Bint Jbeil is a perennial target of Israeli violence because it is a historical center of popular resistance to foreign domination. In the 1930s, Bint Jbeil was a center of the “tobacco revolt,” a popular uprising of farmers against the economic exploitation of the French colonial Mandate authorities. For the past fifty years, the town has been on the front lines of the struggle against Israeli aggression, enduring invasion in 1978 and a brutal military occupation from 1982 until 2000.
The population paid a horrific price. During the occupation, as much as 75 percent of the town’s residents were forced to flee, many of them making their way to places like Dearborn. When the Israeli military was finally forced into a humiliating withdrawal in 2000 by the armed resistance, Bint Jbeil became known as the “Capital of the Liberated South”. It was in the town’s stadium that Hezbollah leader Hassan Nasrallah delivered a famous speech, declaring that Israel was as weak as a “spider’s web.”
Because of this powerful symbolism, Bint Jbeil was targeted for annihilation during the 2006 war. It was fiercely bombarded, and large sections, including its historic souk (market) and old town, were systematically destroyed. This was a calculated military strategy aimed at erasing the “collective memory” of the city and its history of resistance. The murder of Shadi Charara and three of his children is a continuation of this decades-long war against a people and their history.
The immense grief and anger in Dearborn is a powerful expression of a fundamental truth: the working class has no country.
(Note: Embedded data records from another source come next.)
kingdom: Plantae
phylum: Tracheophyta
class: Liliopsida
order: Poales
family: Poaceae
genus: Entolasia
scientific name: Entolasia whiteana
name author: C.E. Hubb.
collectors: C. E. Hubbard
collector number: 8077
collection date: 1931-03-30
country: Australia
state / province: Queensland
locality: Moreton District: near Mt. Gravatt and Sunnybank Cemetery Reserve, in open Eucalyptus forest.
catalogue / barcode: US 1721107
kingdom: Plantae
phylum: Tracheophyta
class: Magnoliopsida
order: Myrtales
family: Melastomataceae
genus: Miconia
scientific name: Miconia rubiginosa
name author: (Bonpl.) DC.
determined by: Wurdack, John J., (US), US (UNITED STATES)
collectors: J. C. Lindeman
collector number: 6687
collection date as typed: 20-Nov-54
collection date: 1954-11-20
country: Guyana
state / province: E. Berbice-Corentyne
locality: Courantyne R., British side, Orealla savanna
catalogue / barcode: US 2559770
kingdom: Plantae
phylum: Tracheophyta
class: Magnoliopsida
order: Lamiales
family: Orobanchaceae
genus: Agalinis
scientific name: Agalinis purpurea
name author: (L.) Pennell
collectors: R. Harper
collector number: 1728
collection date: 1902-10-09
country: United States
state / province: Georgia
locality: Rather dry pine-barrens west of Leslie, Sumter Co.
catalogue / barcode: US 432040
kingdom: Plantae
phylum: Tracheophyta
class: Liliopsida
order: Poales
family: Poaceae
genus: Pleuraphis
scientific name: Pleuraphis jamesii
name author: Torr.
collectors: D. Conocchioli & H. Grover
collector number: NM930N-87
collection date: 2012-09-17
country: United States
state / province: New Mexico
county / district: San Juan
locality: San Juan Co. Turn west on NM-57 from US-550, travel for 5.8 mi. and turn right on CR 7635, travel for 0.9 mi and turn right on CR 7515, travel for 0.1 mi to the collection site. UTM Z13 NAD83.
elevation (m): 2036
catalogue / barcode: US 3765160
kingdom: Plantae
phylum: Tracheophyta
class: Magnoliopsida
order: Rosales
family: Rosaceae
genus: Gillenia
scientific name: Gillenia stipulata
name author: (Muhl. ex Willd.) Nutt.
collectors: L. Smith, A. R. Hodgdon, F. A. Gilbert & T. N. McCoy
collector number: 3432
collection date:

The autoworkers, teachers, nurses and small business owners of Dearborn, Michigan have infinitely more in common with the people of Bint Jbeil, Lebanon, than they do with the blood-soaked politicians and corporate oligarchs in Washington D.C.
Workers in the United States must join with their class brothers and sisters in Lebanon, Palestine, Israel and across the Middle East and the entire world to build a unified movement against war. This requires the construction of a new political leadership armed with the program of world socialist revolution. This is the only perspective capable of creating a society where families like the Chararas can live in peace, security and dignity.